YOUR OBJECTIVE: Using the data below, print exactly the line with "middle mcp: (350, 322)", the line with "middle pip: (223, 257)", and every line between them, but none of the pictures.

RECORDS SUPPLIED:
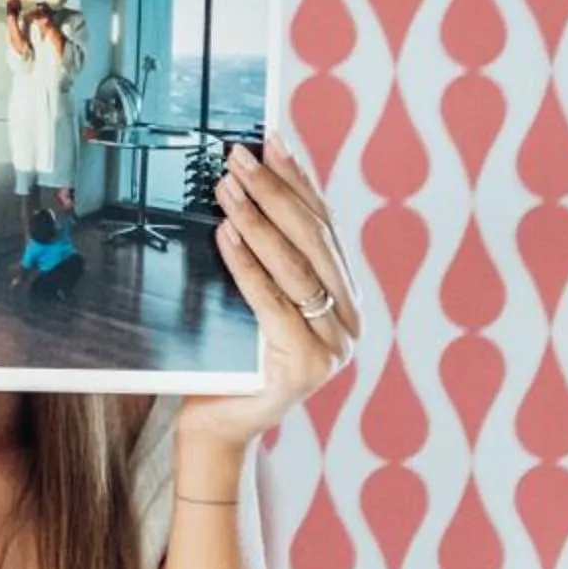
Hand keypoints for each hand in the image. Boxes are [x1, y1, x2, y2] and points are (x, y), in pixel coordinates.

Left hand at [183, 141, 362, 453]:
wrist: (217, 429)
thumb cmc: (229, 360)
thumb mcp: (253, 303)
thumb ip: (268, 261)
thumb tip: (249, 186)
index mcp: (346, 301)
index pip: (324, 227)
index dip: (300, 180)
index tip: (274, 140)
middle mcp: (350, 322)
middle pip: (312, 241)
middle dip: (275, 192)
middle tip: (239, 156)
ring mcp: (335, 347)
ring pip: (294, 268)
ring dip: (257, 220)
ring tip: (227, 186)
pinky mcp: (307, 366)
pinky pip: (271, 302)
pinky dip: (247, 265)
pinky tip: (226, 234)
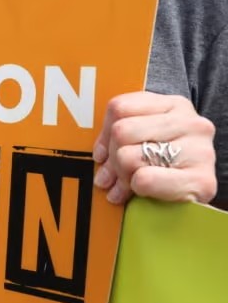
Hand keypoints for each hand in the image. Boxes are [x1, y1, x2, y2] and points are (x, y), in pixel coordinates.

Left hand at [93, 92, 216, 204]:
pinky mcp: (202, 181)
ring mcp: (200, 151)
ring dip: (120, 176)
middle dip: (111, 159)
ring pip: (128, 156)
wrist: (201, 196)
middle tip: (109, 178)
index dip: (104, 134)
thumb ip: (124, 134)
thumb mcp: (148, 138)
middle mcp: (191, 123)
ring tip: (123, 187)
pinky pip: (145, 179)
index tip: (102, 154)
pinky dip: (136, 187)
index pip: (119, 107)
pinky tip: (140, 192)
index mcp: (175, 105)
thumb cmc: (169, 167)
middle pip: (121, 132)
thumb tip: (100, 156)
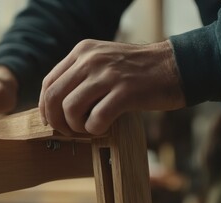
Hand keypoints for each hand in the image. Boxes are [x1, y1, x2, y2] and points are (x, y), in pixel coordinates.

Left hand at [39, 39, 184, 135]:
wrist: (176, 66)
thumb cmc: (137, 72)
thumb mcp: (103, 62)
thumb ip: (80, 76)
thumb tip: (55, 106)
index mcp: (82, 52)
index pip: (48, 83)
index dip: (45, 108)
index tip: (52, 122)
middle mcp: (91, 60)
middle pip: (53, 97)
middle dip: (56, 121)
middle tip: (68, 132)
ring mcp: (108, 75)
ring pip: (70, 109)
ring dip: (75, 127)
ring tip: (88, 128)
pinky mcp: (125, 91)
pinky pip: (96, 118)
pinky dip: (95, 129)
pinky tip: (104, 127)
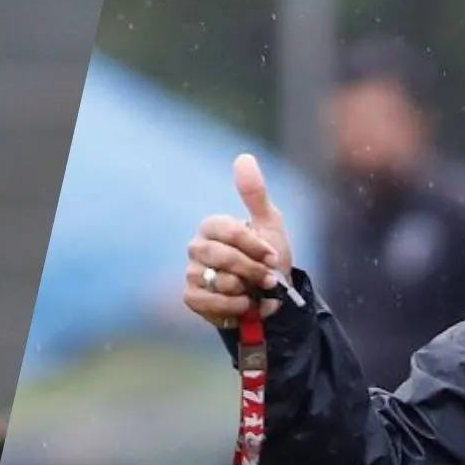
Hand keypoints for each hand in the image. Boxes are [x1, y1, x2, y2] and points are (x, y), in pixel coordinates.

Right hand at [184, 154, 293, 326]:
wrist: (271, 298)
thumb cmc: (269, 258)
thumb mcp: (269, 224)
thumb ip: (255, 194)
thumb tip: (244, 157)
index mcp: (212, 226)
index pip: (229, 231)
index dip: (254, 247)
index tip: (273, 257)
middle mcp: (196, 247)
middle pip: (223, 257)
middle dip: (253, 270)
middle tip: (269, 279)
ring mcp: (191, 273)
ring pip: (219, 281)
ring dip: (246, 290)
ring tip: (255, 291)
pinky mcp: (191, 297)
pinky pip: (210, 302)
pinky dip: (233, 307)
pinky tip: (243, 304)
---
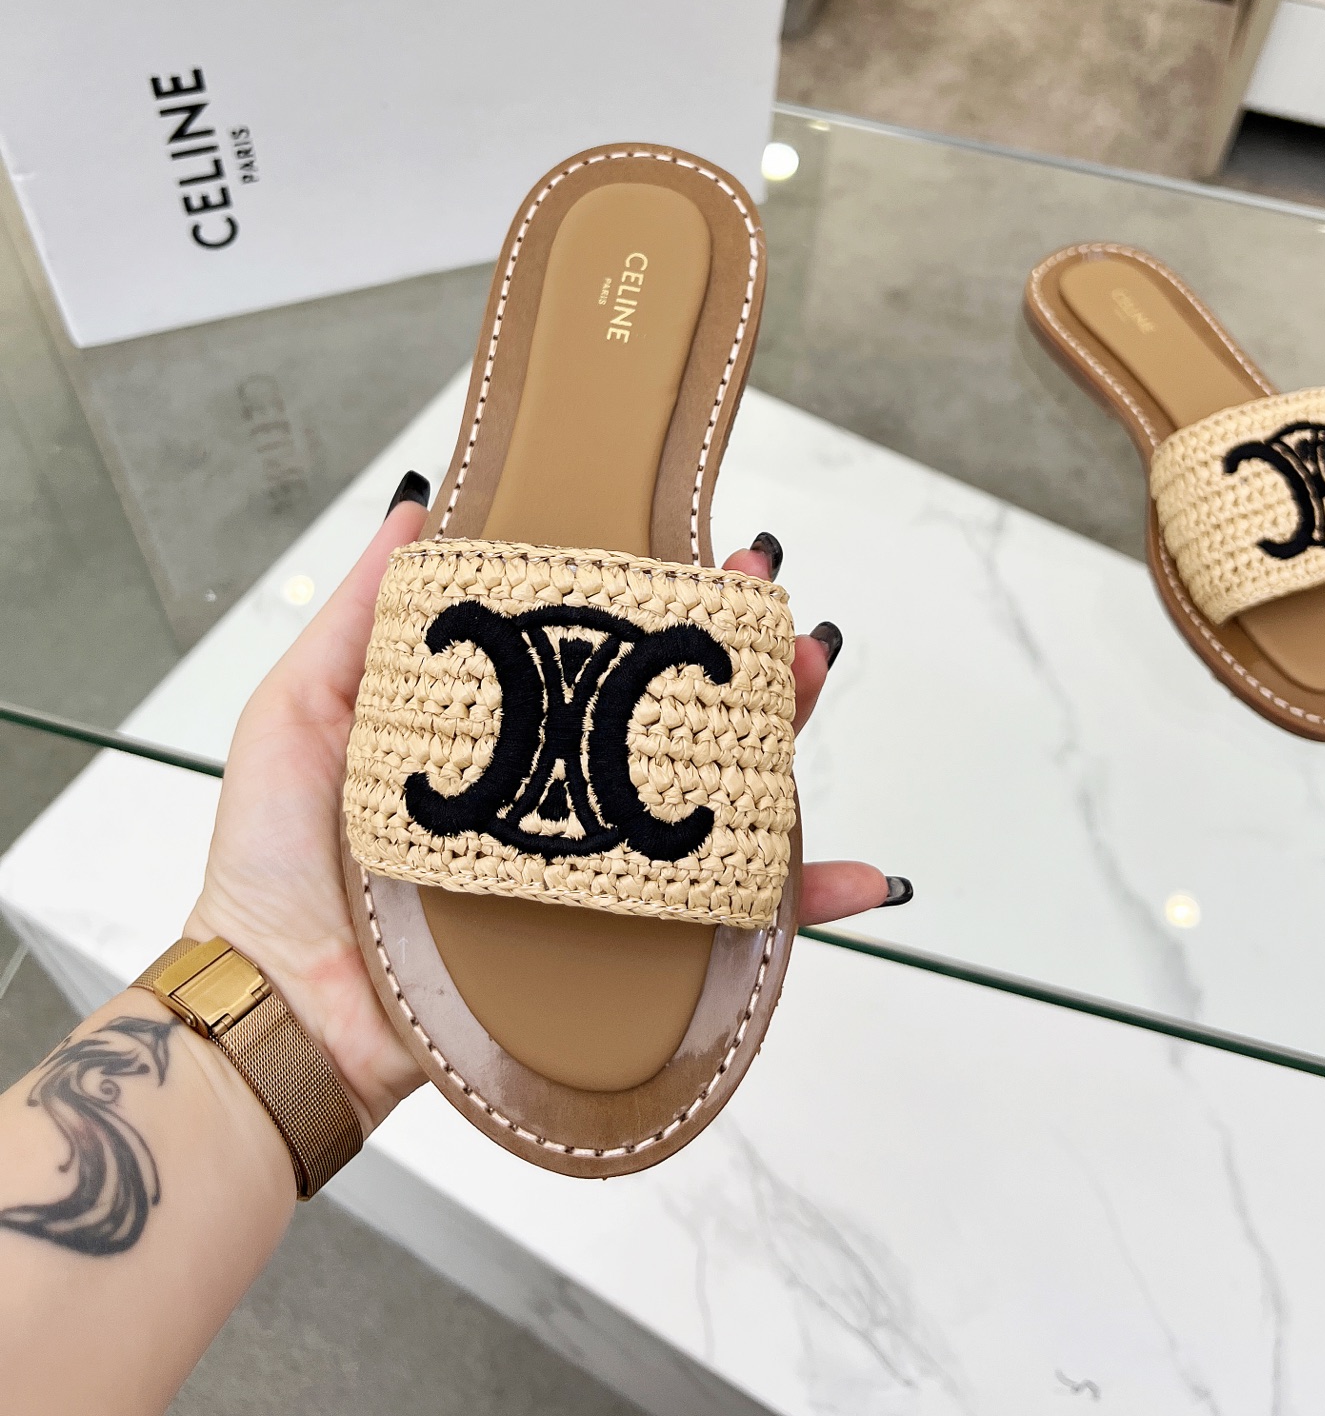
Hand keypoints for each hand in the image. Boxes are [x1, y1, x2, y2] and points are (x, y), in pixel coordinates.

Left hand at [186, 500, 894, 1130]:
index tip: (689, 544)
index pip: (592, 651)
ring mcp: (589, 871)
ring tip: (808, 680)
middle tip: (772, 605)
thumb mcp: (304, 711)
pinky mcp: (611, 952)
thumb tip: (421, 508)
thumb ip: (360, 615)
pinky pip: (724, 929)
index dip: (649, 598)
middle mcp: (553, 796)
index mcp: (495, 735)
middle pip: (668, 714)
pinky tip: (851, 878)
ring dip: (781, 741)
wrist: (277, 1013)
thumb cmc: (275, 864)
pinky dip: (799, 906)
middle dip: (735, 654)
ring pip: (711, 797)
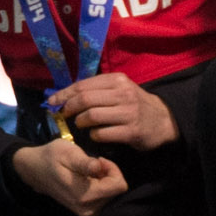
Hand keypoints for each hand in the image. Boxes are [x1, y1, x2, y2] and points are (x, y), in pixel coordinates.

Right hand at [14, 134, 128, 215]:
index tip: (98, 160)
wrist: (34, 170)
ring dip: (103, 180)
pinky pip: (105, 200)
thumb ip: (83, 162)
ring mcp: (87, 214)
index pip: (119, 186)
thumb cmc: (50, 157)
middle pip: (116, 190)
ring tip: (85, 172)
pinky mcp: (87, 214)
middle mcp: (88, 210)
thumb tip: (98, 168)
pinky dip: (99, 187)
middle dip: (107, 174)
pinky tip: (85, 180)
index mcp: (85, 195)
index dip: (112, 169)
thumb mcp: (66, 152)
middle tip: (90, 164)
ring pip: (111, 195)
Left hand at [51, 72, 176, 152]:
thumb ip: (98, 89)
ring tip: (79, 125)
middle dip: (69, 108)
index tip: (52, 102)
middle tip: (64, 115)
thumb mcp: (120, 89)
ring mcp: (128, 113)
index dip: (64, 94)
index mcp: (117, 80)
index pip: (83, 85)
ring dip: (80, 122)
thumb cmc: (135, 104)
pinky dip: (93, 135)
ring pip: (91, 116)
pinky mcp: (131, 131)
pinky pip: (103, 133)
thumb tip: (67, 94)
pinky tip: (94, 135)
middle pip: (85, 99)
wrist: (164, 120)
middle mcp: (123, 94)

OUTPUT FOR THIS EXERCISE:
middle mcp: (350, 322)
middle pip: (312, 241)
middle dip: (275, 192)
middle tip: (239, 156)
ring mcp: (335, 347)
ring pip: (294, 268)
ring dip: (257, 220)
ring tip: (227, 186)
pinky mcp: (307, 366)
pinky pip: (271, 302)
pinky dip: (247, 265)
pinky tip: (226, 234)
Hand keypoints for each hand in the image. Boxes are [x1, y1, x2, y2] and points are (x, y), in pixel coordinates.

Left hand at [93, 92, 216, 204]:
pinky mcp: (202, 181)
ring mcp: (200, 151)
ring dip: (120, 176)
middle dip: (111, 159)
ring pip: (128, 156)
wrist: (201, 196)
middle tip: (109, 178)
index dip: (104, 134)
thumb ip: (124, 134)
thumb mcp: (148, 138)
middle mcp: (191, 123)
ring tip: (123, 187)
pinky pip: (145, 179)
index tip: (102, 154)
pinky dip: (136, 187)
index pip: (119, 107)
pinky tip: (140, 192)
index mcp: (175, 105)
thumb cmc: (169, 167)
middle pip: (121, 132)
thumb tip: (100, 156)
Hand keypoints for each hand in the image. Boxes are [x1, y1, x2, y2] and points are (x, y), in pixel coordinates.

Left hand at [39, 39, 184, 135]:
wrist: (176, 66)
thumb cmc: (137, 72)
thumb mcp: (103, 62)
thumb ip: (80, 76)
thumb tip: (55, 106)
index mcp: (82, 52)
index pip: (48, 83)
index dip: (45, 108)
index tip: (52, 122)
middle mcp: (91, 60)
middle pip: (53, 97)
middle dip: (56, 121)
middle tip: (68, 132)
ring mcp: (108, 75)
ring pip: (70, 109)
ring dip: (75, 127)
ring tip: (88, 128)
pinky mcp: (125, 91)
pinky pip: (96, 118)
pinky dip: (95, 129)
pinky tip: (104, 127)
Hand keypoints for each hand in the image. Boxes are [x1, y1, x2, y2] and points are (x, y), in pixel coordinates.

Right hand at [184, 154, 293, 326]:
wrist: (271, 298)
thumb cmc: (269, 258)
thumb mcp: (269, 224)
thumb ip: (255, 194)
thumb tip: (244, 157)
index mcp: (212, 226)
index pip: (229, 231)
index dip: (254, 247)
index tip: (273, 257)
middle mcp: (196, 247)
middle pip: (223, 257)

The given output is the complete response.